4.20 Einsatz von Überwachungskameras

Beabsichtigt der Arbeitgeber, eine Video-Überwachungsanlage einzusetzen, ist das eine nach § 87 Abs. 1 Nr. 6 BetrVG mitbestimmungspflichtige Maßnahme, wenn der Kameraeinsatz dazu dient, das Verhalten oder die Leistung von Arbeitnehmern zu überwachen (hier: Kameras und Monitore an unterschiedlichen Standorten, u.a. im Kassen- und Schrankenbereich).
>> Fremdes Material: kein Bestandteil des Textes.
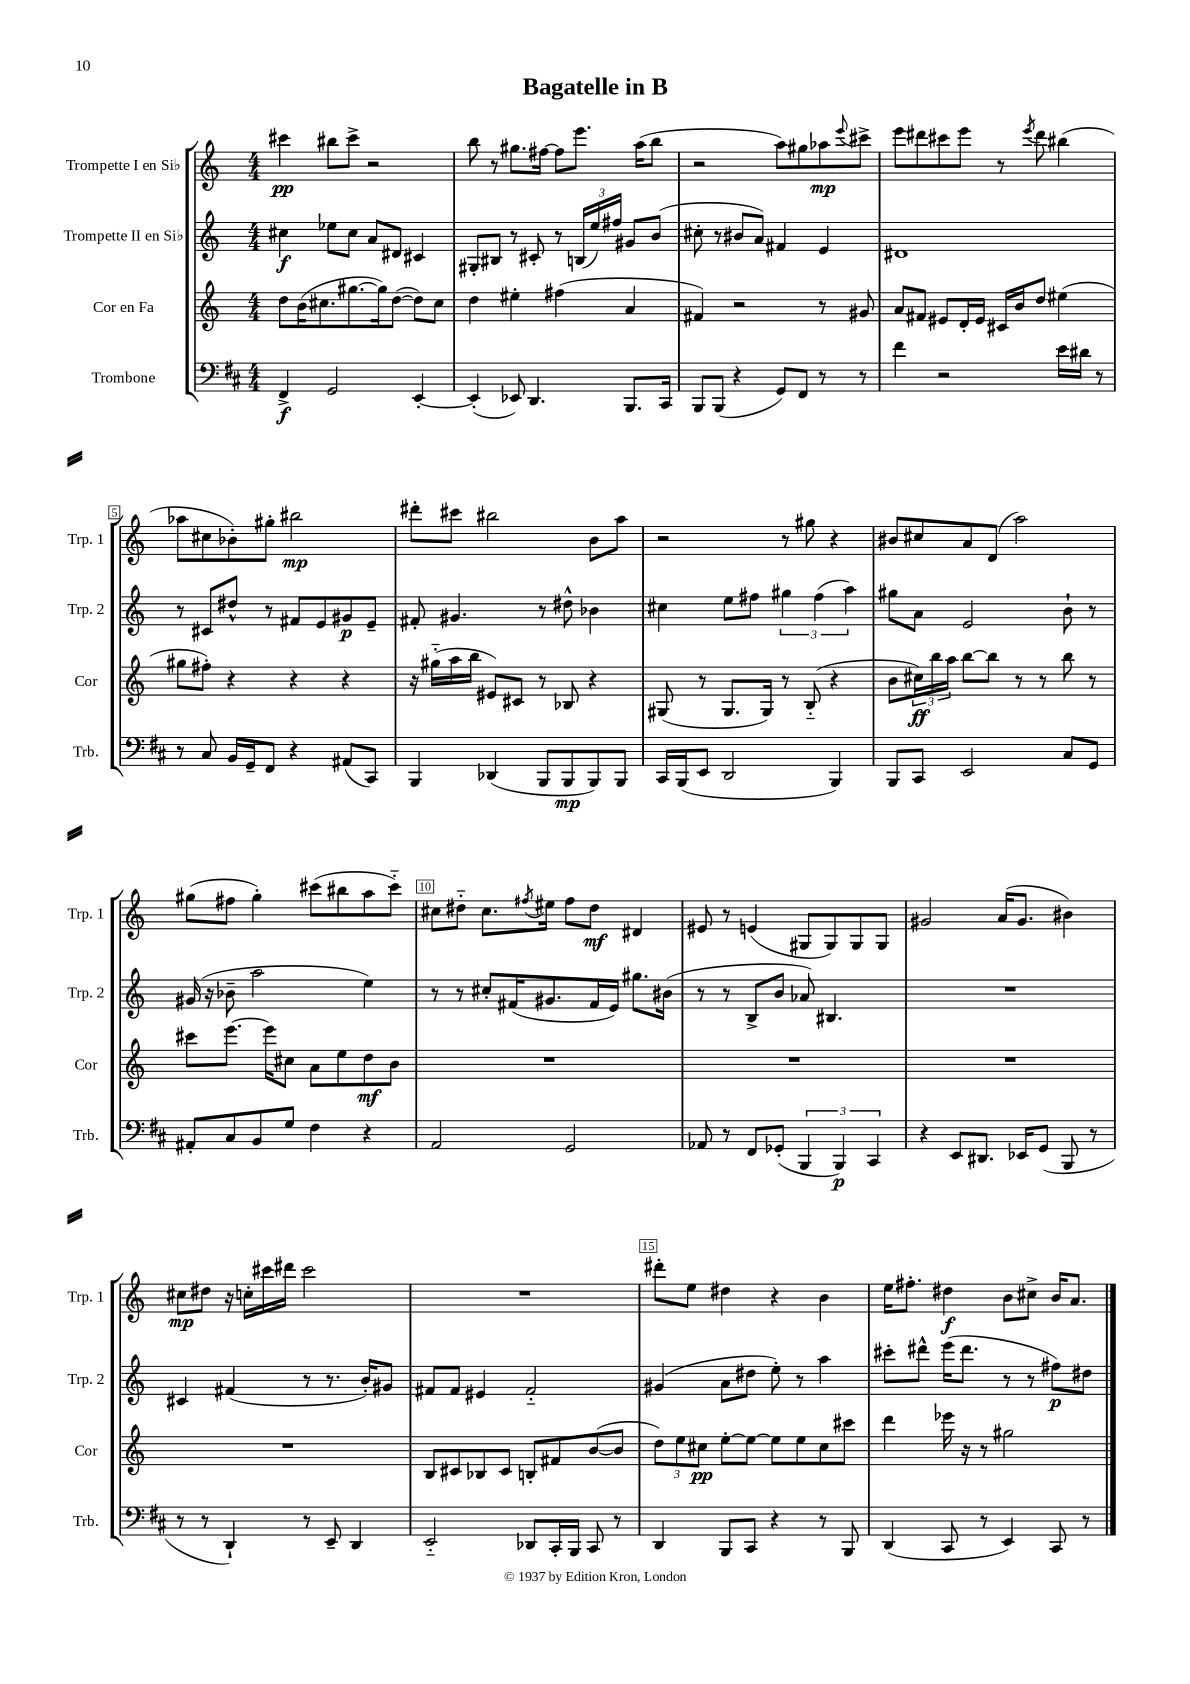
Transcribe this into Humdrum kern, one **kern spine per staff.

**kern	**dynam	**kern	**dynam	**kern	**dynam	**kern	**dynam
*part4	*part4	*part3	*part3	*part2	*part2	*part1	*part1
*staff4	*staff4	*staff3	*staff3	*staff2	*staff2	*staff1	*staff1
*I"Trombone	*	*I"Cor en Fa	*	*I"Trompette II en Si♭	*	*I"Trompette I en Si♭	*
*I'Trb.	*	*I'Cor	*	*I'Trp. 2	*	*I'Trp. 1	*
*clefF4	*	*clefG2	*	*clefG2	*	*clefG2	*
*k[f#c#]	*	*k[]	*	*k[]	*	*k[]	*
*M4/4	*	*M4/4	*	*M4/4	*	*M4/4	*
=1	=1	=1	=1	=1	=1	=1	=1
4FF#^/	f	8dd\L	.	4cc#X\	f	4ccc#X\	pp
.	.	(16b\K	.	.	.	.	.
.	.	8.cc#X\	.	.	.	.	.
2GG/	.	.	.	8ee-X\L	.	8bb#X\L	.
.	.	[8.gg#X\	.	8cc#\J	.	8ccc#^\J	.
.	.	.	.	8a/L	.	2r	.
.	.	16gg#\k])	.	.	.	.	.
.	.	([8dd\J	.	8d#X/J	.	.	.
[4EE'/	.	8dd\L])	.	4c#X/	.	.	.
.	.	8cc#\J	.	.	.	.	.
=2	=2	=2	=2	=2	=2	=2	=2
(4EE'/]	.	4dd\	.	8G#X'/L	.	8bb\	.
.	.	.	.	8B#X/J	.	8r	.
8EE-X/)	.	4ee#X'\	.	8r	.	8.gg#X\L	.
4.DD/	.	.	.	8c#X'/	.	.	.
.	.	.	.	.	.	[16ff#X\Jk	.
.	.	(4ff#X\	.	8r	.	8ff#\L]	.
.	.	.	.	(24Bn/LL	.	8.eee\J	.
.	.	.	.	24ee/)	.	.	.
.	.	.	.	24ff#X/JJ	.	.	.
8.BBB/L	.	4a/	.	8g#X/L	.	.	.
.	.	.	.	.	.	(16aa\KL	.
.	.	.	.	(8b/J	.	8bb\J	.
16CC#/Jk	.	.	.	.	.	.	.
=3	=3	=3	=3	=3	=3	=3	=3
8BBB/L	.	4f#X/)	.	8cc#X'\	.	2r	.
(8BBB/J	.	.	.	8r	.	.	.
4r	.	2r	.	8b#X/L	.	.	.
.	.	.	.	8a/J)	.	.	.
8GG/L)	.	.	.	4f#X/	.	8aa\L)	.
8FF#/J	.	.	.	.	.	8gg#X\	.
8r	.	8r	.	4e/	.	8aa-X\	mp
.	.	.	.	.	.	8qqeee/	.
8r	.	8g#X/	.	.	.	8ccc#X^\J	.
=4	=4	=4	=4	=4	=4	=4	=4
4f#\	.	8a/L	.	1d#X	.	8eee\L	.
.	.	8f#X/J	.	.	.	8ddd#X\	.
2r	.	8e#X/L	.	.	.	8ccc#X\	.
.	.	16d'/L	.	.	.	8eee\J	.
.	.	16e#/JJ	.	.	.	.	.
.	.	16c#X/LL	.	.	.	8r	.
.	.	16b/J	.	.	.	.	.
.	.	.	.	.	.	8qeee/	.
.	.	8dd/J	.	.	.	8ddd#\	.
16e\LL	.	(4ee#X\	.	.	.	(4bb#X\	.
16d#X\JJ	.	.	.	.	.	.	.
8r	.	.	.	.	.	.	.
!!LO:LB:g=z
=5	=5	=5	=5	=5	=5	=5	=5
8r	.	8gg#X\L	.	8r	.	8aa-X\L	.
8C#/	.	8ff#X'\J)	.	8c#X/L	.	8cc#X\	.
16BB/LL	.	4r	.	8dd#X^^/J	.	8b-X'\)	.
16GG~/J	.	.	.	.	.	.	.
8FF#/J	.	.	.	8r	.	8gg#X'\J	.
4r	.	4r	.	8f#X/L	.	2bb#X\	mp
.	.	.	.	8e/	.	.	.
(8AA#X/L	.	4r	.	8g#X/	p	.	.
8CC#/J)	.	.	.	8e~/J	.	.	.
=6	=6	=6	=6	=6	=6	=6	=6
4BBB/	.	16r	.	8f#X'/	.	8ddd#X'\L	.
.	.	(16gg#X\LL	.	.	.	.	.
.	.	16aa\	.	4.g#X/	.	8ccc#X\J	.
.	.	16bb\JJ	.	.	.	.	.
(4DD-X/	.	8e#X/L)	.	.	.	2bb#X\	.
.	.	8c#X/J	.	.	.	.	.
8BBB/L	.	8r	.	8r	.	.	.
8BBB/	mp	8B-X/	.	8dd#X^^\	.	.	.
8BBB/)	.	4r	.	4b-X\	.	8b\L	.
8BBB/J	.	.	.	.	.	8aa\J	.
=7	=7	=7	=7	=7	=7	=7	=7
16CC#/LL	.	(8G#X/	.	4cc#X\	.	2r	.
(16BBB/J	.	.	.	.	.	.	.
8EE/J	.	8r	.	.	.	.	.
2DD/	.	8.G#/L	.	8ee\L	.	.	.
.	.	.	.	8ff#X\J	.	.	.
.	.	16G#/Jk)	.	.	.	.	.
.	.	8r	.	6gg#X\	.	8r	.
.	.	(8B/	.	.	.	8gg#X\	.
.	.	.	.	(6ff#\	.	.	.
4BBB/)	.	4r	.	.	.	4r	.
.	.	.	.	6aa\)	.	.	.
=8	=8	=8	=8	=8	=8	=8	=8
8BBB/L	.	8b\L	.	8gg#X\L	.	8b#X/L	.
8CC#/J	.	24cc#X\L)	ff	8a\J	.	8cc#X/	.
.	.	24bb\	.	.	.	.	.
.	.	24aa\JJ	.	.	.	.	.
2EE/	.	[8bb\L	.	2e/	.	8a/	.
.	.	8bb\J]	.	.	.	(8d/J	.
.	.	8r	.	.	.	2aa\)	.
.	.	8r	.	.	.	.	.
8C#/L	.	8bb\	.	8b`\	.	.	.
8GG/J	.	8r	.	8r	.	.	.
!!LO:LB:g=z
=9	=9	=9	=9	=9	=9	=9	=9
8AA#X'/L	.	8ccc#X\L	.	(16g#X/	.	(8gg#X\L	.
.	.	.	.	16r	.	.	.
8C#/	.	[8.eee\J	.	8b-X~\	.	8ff#X\J	.
8BB/	.	.	.	2aa\	.	4gg#'\)	.
.	.	16eee\KL]	.	.	.	.	.
8G/J	.	8cc#X\J	.	.	.	.	.
4F#\	.	8a\L	.	.	.	(8ccc#X\L	.
.	.	8ee\	.	.	.	8bb#X\	.
4r	.	8dd\	mf	4ee\)	.	8aa\	.
.	.	8b\J	.	.	.	8ccc#\J)	.
=10	=10	=10	=10	=10	=10	=10	=10
2AA/	.	1r	.	8r	.	8cc#X\L	.
.	.	.	.	8r	.	8dd#X\J	.
.	.	.	.	8cc#X'/L	.	8.cc#\L	.
.	.	.	.	(16f#X/K	.	.	.
.	.	.	.	.	.	8qff#X/	.
.	.	.	.	8.g#X/	.	16ee#X\Jk	.
2GG/	.	.	.	.	.	8ff#\L	.
.	.	.	.	16f#/L	.	8dd#\J	mf
.	.	.	.	16e/JJ)	.	.	.
.	.	.	.	8.gg#X\L	.	4d#X/	.
.	.	.	.	(16b#X\Jk	.	.	.
=11	=11	=11	=11	=11	=11	=11	=11
8AA-X/	.	1r	.	8r	.	8e#X/	.
8r	.	.	.	8r	.	8r	.
8FF#/L	.	.	.	8B^/L	.	(4en/	.
(8GG-X'/J	.	.	.	8b/J	.	.	.
6BBB/	.	.	.	8a-X/)	.	8G#X/L	.
.	.	.	.	4.B#X/	.	8G#/)	.
6BBB/)	p	.	.	.	.	.	.
.	.	.	.	.	.	8G#/	.
6CC#/	.	.	.	.	.	.	.
.	.	.	.	.	.	8G#/J	.
=12	=12	=12	=12	=12	=12	=12	=12
4r	.	1r	.	1r	.	2g#X/	.
8EE/L	.	.	.	.	.	.	.
8.DD#X/J	.	.	.	.	.	.	.
.	.	.	.	.	.	(16a/KL	.
16EE-X/KL	.	.	.	.	.	8.g#/J	.
(8GG/J	.	.	.	.	.	.	.
8BBB/	.	.	.	.	.	4b#X\)	.
8r	.	.	.	.	.	.	.
!!LO:LB:g=z
=13	=13	=13	=13	=13	=13	=13	=13
8r	.	1r	.	4c#X/	.	8cc#X\L	mp
8r	.	.	.	.	.	8dd#X\J	.
4DD`/)	.	.	.	(4f#X/	.	16r	.
.	.	.	.	.	.	16ccn'\LL	.
.	.	.	.	.	.	16ccc#X\	.
.	.	.	.	.	.	16ddd#X\JJ	.
8r	.	.	.	8r	.	2ccc#\	.
8EE~/	.	.	.	8.r	.	.	.
4DD/	.	.	.	.	.	.	.
.	.	.	.	16b'/KL)	.	.	.
.	.	.	.	8g#X/J	.	.	.
=14	=14	=14	=14	=14	=14	=14	=14
2EE/	.	8B/L	.	8f#X/L	.	1r	.
.	.	8c#X/	.	8f#/J	.	.	.
.	.	8B-X/	.	4e#X/	.	.	.
.	.	8c#/J	.	.	.	.	.
8DD-X/L	.	8Bn'/L	.	2f#/	.	.	.
16CC#'/L	.	8f#X/	.	.	.	.	.
16BBB/JJ	.	.	.	.	.	.	.
8CC#/	.	([8b/	.	.	.	.	.
8r	.	8b/J]	.	.	.	.	.
=15	=15	=15	=15	=15	=15	=15	=15
4DD/	.	12dd\L)	.	(4g#X/	.	8ddd#X'\L	.
.	.	12ee\	.	.	.	.	.
.	.	.	.	.	.	8ee\J	.
.	.	12cc#X\J	pp	.	.	.	.
8BBB/L	.	[8ee'\L	.	8a\L	.	4dd#X\	.
8CC#/J	.	8ee\J_	.	8dd#X\J	.	.	.
4r	.	8ee\L]	.	8ee'\)	.	4r	.
.	.	8ee\	.	8r	.	.	.
8r	.	8cc#\	.	4aa\	.	4b\	.
8BBB/	.	8ccc#X\J	.	.	.	.	.
=16	=16	=16	=16	=16	=16	=16	=16
(4DD/	.	4ddd\	.	8ccc#X'\L	.	16ee\KL	.
.	.	.	.	.	.	8.ff#X'\J	.
.	.	.	.	8ddd#X^^\J	.	.	.
8CC#/	.	16eee-X\	.	(16eee\KL	.	4dd#X\	f
.	.	16r	.	8.ddd#\J	.	.	.
8r	.	8r	.	.	.	.	.
4EE/)	.	2gg#X\	.	8r	.	8b\L	.
.	.	.	.	8r	.	8cc#X^\J	.
8CC#/	.	.	.	8ff#X\L)	p	16b/KL	.
.	.	.	.	.	.	8.a/J	.
8r	.	.	.	8dd#X\J	.	.	.
==	==	==	==	==	==	==	==
*-	*-	*-	*-	*-	*-	*-	*-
Ist lediglich ein Betrieb des Arbeitgebers (hier nur das H. Klinikum eines Krankenhauskonzerns) betroffen, ist die Mitbestimmung keine Angelegenheit, für die der Konzernbetriebsrat nach § 58 Abs. 1 BetrVG zuständig ist. Das Mitbestimmungsrecht aus § 87 Abs. 1 Nr. 6 BetrVG hat der örtliche Betriebsrat. Sein Mitbestimmungsrecht wird auch nicht dadurch zu einer Angelegenheit des Konzernbetriebsrats, dass im Rahmen von Werk- oder Dienstverträgen zu einem Fremdarbeitgeber entsandte Arbeitnehmer einer in dessen Betrieb eingerichteten Überwachungseinrichtung unterliegen. Zuständig sind deren Vertragsarbeitgeber und sein Betriebsrat - auch in einem Konzernverbund (BAG, 26.01.2016 - 1 ABR 68/13).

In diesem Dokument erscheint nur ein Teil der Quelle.